Top Ten Desert Island Cookbook Collection

If I were trapped on a desert island with a nearly infinite variety of foods available to me, and a fully-equipped gourmet kitchen in which to cook it all, I wouldn’t need all that many cookbooks to keep myself happy for aye and anon.

First off, I would have to have The Joy of Cooking, Irma Rombauer and Marion Becker. If it were possible, I would want a 1931 copy, a 1951 copy, a 1975 copy and a 1997 copy. They all have different recipes and reflect the way Americans have been cooking since before Prohibition right up to the present.

Next, I would need Mastering the Art of French Cooking, Julia Child and Simone Beck (Vols.
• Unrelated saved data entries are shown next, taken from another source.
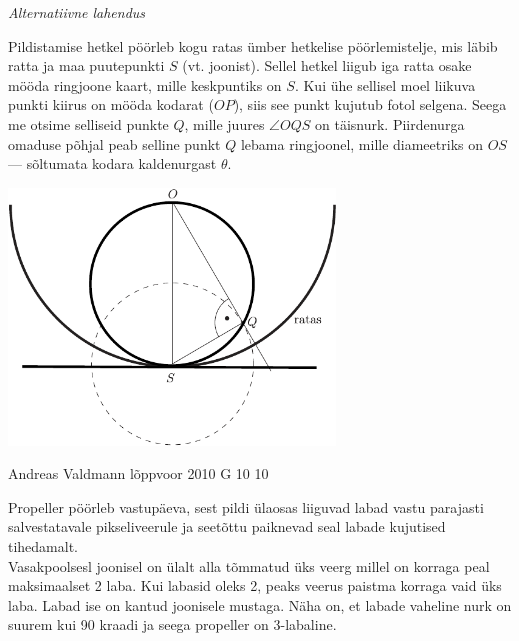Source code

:\documentclass[11pt, twoside]{article}
\begin{document}
{{\vspace{0.5\baselineskip}

\textit{Alternatiivne lahendus}

Pildistamise hetkel pöörleb kogu ratas ümber hetkelise pöörlemistelje, mis läbib
ratta ja maa puutepunkti $S$ (vt. joonist). Sellel hetkel liigub iga ratta osake
mööda ringjoone kaart, mille keskpuntiks on $S$. Kui ühe sellisel moel liikuva
punkti kiirus on mööda kodarat ($OP$), siis see punkt kujutub fotol selgena.
Seega me otsime selliseid punkte $Q$, mille juures $\angle OQS$ on täisnurk.
Piirdenurga omaduse põhjal peab selline punkt $Q$ lebama ringjoonel, mille
diameetriks on $OS$ --- sõltumata kodara kaldenurgast $\theta$.
\begin{center}
	\includegraphics[width=0.65\textwidth]{2011-lahg-10-kodar_b}
\end{center}
\fi
}

{Andreas Valdmann} %
{lõppvoor} %
{2010} %
{G 10} %
{10} %
{

\ifSolution
\osa Propeller pöörleb vastupäeva, sest pildi ülaosas liiguvad labad vastu parajasti salvestatavale pikseliveerule ja seetõttu paiknevad seal labade kujutised tihedamalt.\\
\osa Vasakpoolsesl joonisel on ülalt alla tõmmatud üks veerg millel on korraga peal maksimaalset 2 laba. Kui labasid oleks 2, peaks veerus paistma korraga vaid üks laba. Labad ise on kantud joonisele mustaga. Näha on, et labade vaheline nurk on suurem kui 90 kraadi ja seega propeller on 3-labaline.

}}
\end{document}
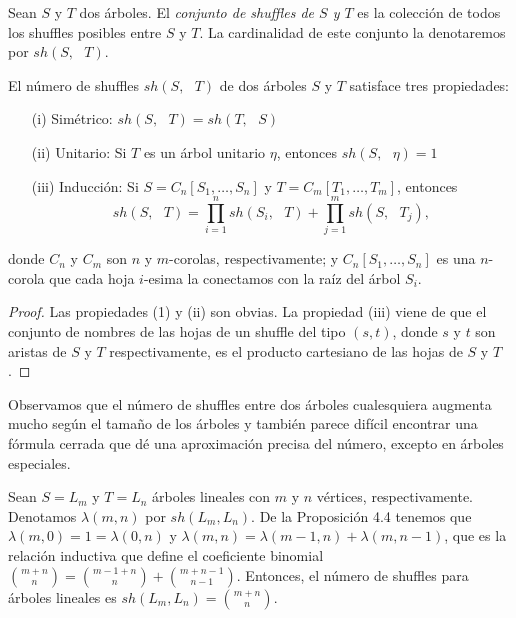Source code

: \documentclass[../main.tex]{subfiles}
\begin{document}
\begin{defi}
    Sean $S$ y $T$ dos \'arboles. El \emph{conjunto de shuffles de $S$ y $T$} es la colecci\'on de todos los shuffles posibles entre $S$ y $T$. La cardinalidad de este conjunto la denotaremos por $sh(S,\text{ }T)$.
\end{defi}
\begin{prop}
    El n\'umero de shuffles $sh(S,\text{ }T)$ de dos \'arboles $S$ y $T$ satisface tres propiedades:
    \begin{enumerate}
        \item[{\rm (i)}] Sim\'etrico: $sh(S, \text{ }T) = sh(T, \text{ }S)$
        \item[{\rm (ii)}] Unitario: Si $T$ es un \'arbol unitario $\eta$, entonces $sh(S, \text{ }\eta)=1$
        \item[{\rm (iii)}] Inducci\'on: Si $S=C_n[S_1,\dots,S_n]$ y $T=C_m[T_1,\dots,T_m]$, entonces
              $$
                  sh(S, \text{ }T)  = \prod_{i=1}^n sh(S_i, \text{ }T) + \prod_{j=1}^m sh(S, \text{ }T_j),
              $$
    \end{enumerate}
    donde $C_n$ y $C_m$ son $n$ y $m$-corolas, respectivamente; y $C_n[S_1,\dots,S_n]$ es una $n$-corola que cada hoja $i$-esima la conectamos con la ra\'iz del \'arbol $S_i$.
\end{prop}
\begin{proof}
    Las propiedades (1) y (ii) son obvias. La propiedad (iii) viene de que el conjunto de nombres de las hojas de un shuffle del tipo $(s, t)$, donde $s$ y $t$ son aristas de $S$ y $T$ respectivamente, es el producto cartesiano de las hojas de $S$ y $T$.
\end{proof}

Observamos que el n\'umero de shuffles entre dos \'arboles cualesquiera augmenta mucho seg\'un el tama\~no de los \'arboles y tambi\'en parece dif\'icil encontrar una f\'ormula cerrada que d\'e una aproximaci\'on precisa del n\'umero, excepto en \'arboles especiales.

Sean $S=L_m$ y $T=L_n$ \'arboles lineales con $m$ y $n$ v\'ertices, respectivamente. Denotamos $\lambda(m,n)$ por $sh(L_m, L_n)$. De la Proposici\'on 4.4 tenemos que $\lambda(m,0) = 1 = \lambda(0,n)$ y $\lambda(m,n) = \lambda(m-1,n) + \lambda(m,n-1)$, que es la relaci\'on inductiva que define el coeficiente binomial $\binom{m+n}{n} = \binom{m-1+n}{n} + \binom{m+n-1}{n-1}$. Entonces, el n\'umero de shuffles para \'arboles lineales es $sh(L_m, L_n) = \binom{m+n}{n}$.
\end{document}
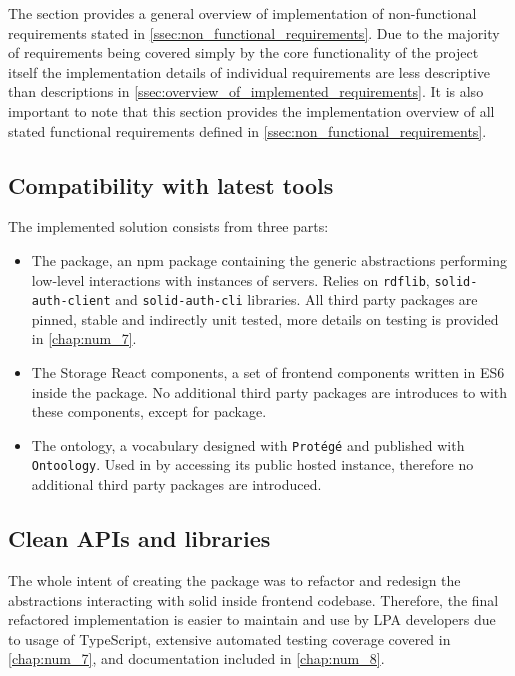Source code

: The section provides a general overview of implementation of non-functional requirements stated in \autoref{ssec:non_functional_requirements}. Due to the majority of requirements being covered simply by the core functionality of the \solid{} project itself the implementation details of individual requirements are less descriptive than descriptions in \autoref{ssec:overview_of_implemented_requirements}. It is also important to note that this section provides the implementation overview of all stated functional requirements defined in \autoref{ssec:non_functional_requirements}.

\subsection{Compatibility with latest tools}

The implemented solution consists from three parts:
\begin{itemize}
    \item The \lpas{} package, an npm package containing the generic abstractions performing low-level interactions with instances of \solid{} servers. Relies on \texttt{rdflib}, \texttt{solid-auth-client} and \texttt{solid-auth-cli} libraries. All third party packages are pinned, stable and indirectly unit tested, more details on testing is provided in \autoref{chap:num_7}. 
    \item The Storage React components, a set of frontend components written in ES6 inside the \lpa{} package. No additional third party packages are introduces to \lpa{} with these components, except for \lpas{} package. 
    \item The \lpas{} ontology, a vocabulary designed with \texttt{Protégé} and published with \texttt{Ontoology}. Used in \lpa{} by accessing its public hosted instance, therefore no additional third party packages are introduced.
\end{itemize}

\subsection{Clean APIs and libraries}

The whole intent of creating the \lpas{} package was to refactor and redesign the abstractions interacting with solid inside \lpa{} frontend codebase. Therefore, the final refactored implementation is easier to maintain and use by LPA developers due to usage of TypeScript, extensive automated testing coverage covered in \autoref{chap:num_7}, and documentation included in \autoref{chap:num_8}.


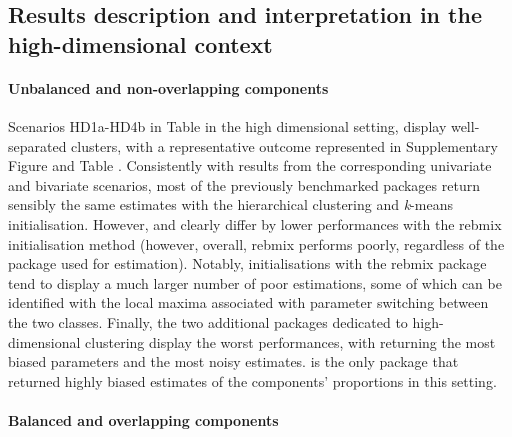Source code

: \subsection{Results description and interpretation in the high-dimensional context}
\label{results-description-and-interpretation-in-the-high-dimensional-context}

\paragraph{Unbalanced and non-overlapping components}

Scenarios HD1a-HD4b in Table  in the high dimensional setting, display well-separated clusters, with a representative outcome represented in Supplementary Figure  and Table . Consistently with results from the corresponding univariate and bivariate scenarios, most of the previously benchmarked packages return sensibly the same estimates with the hierarchical clustering and \emph{k}-means initialisation. However,  and  clearly differ by lower performances with the rebmix initialisation method (however, overall, rebmix performs poorly, regardless of the package used for estimation). Notably, initialisations with the rebmix package tend to display a much larger number of poor estimations, some of which can be identified with the local maxima associated with parameter switching between the two classes. Finally, the two additional packages dedicated to high-dimensional clustering display the worst performances, with  returning the most biased parameters and  the most noisy estimates.  is the only package that returned highly biased estimates of the components' proportions in this setting.

\paragraph{Balanced and overlapping components}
I and II, natch). Because life without mushrooms a la greque, or boeuf bourguinon might not be a life as much worth living. And the books give great advice on how to save that which has tried and failed.

I would also have to have Le Guide Culinaire, Auguste Escoffier’s oeuvre. Even if this is  not how I like to cook every day, this makes great reading. I enjoy thinking about those complicated garnishes named after the great gourmands and opera singers. I enjoy meditating on the volumes of hollandaise implicit in a recipe whose base quantity of eggs is one dozen. And I enjoy not having to push anything through a hair tamis to get a nice mousse made.

I would need to have Moosewood, Molly Katzen’s first cook book. It’s a now old fashioned vegetarian cook book, but a classic all the same. And the line drawings are a delight to the soul, no matter how many times I’ve seen them. Plus the split pea soup is just to die for.

I would want Laurel’s Kitchen by Laurel Robertson et al. It has wonderful nutritional essays and tables in the back. It has some truly delicious, and unexpected, recipes as well. It’s neither pretentious nor preachy and I love it.

I would need The I Hate to Cook Book, Peg Bracken’s maiden voyage into cookery writing. It has clever illustrations by Hillary Knight, and some really wonderful recipes of which I never tire. And it’s got that lovely, irreverent prose by Peg Bracken who sharpened her wit and tightened her prose writing advice columns and helpful-household-hint columns.

It wouldn’t be a real desert island collection without the indispensable work of Elizabeth David. I have a boxed set of her now-classic Italian Food, Mediterranean Food, French Country Cooking, French Provincial Cooking and Summer Cooking. They are an engrossing read, and the recipes satisfy both the cook and those who eat the cooking.

From the American past, I would need Marion Harland’s Complete Cook Book. This was published about the same time as Le Guide Culinaire. But it’s all about home cooking, and home making and how to handle the help. It’s as minatory as it is useful. I’m hooked on her tomato catsup recipe.

Not so much for the recipes, but definitely for the attitude and expression, I would want Simple Cooking by John Thorne. These were essays, with recipes embedded in them, from his newsletter published in the last part of the twentieth century. If you don’t know his work, he’s worth tracking down.

Lastly, though it’s not really a cook book, I would have a copy of Kitchen Confidential. Say what you will, Anthony Bourdain tells the truth as he experienced it in this memoir of a life in food. Before he was a TV icon, after he was a Times Square junkie, he was a chef–and this is a vivid glimpse behind the scenes of better restaurants.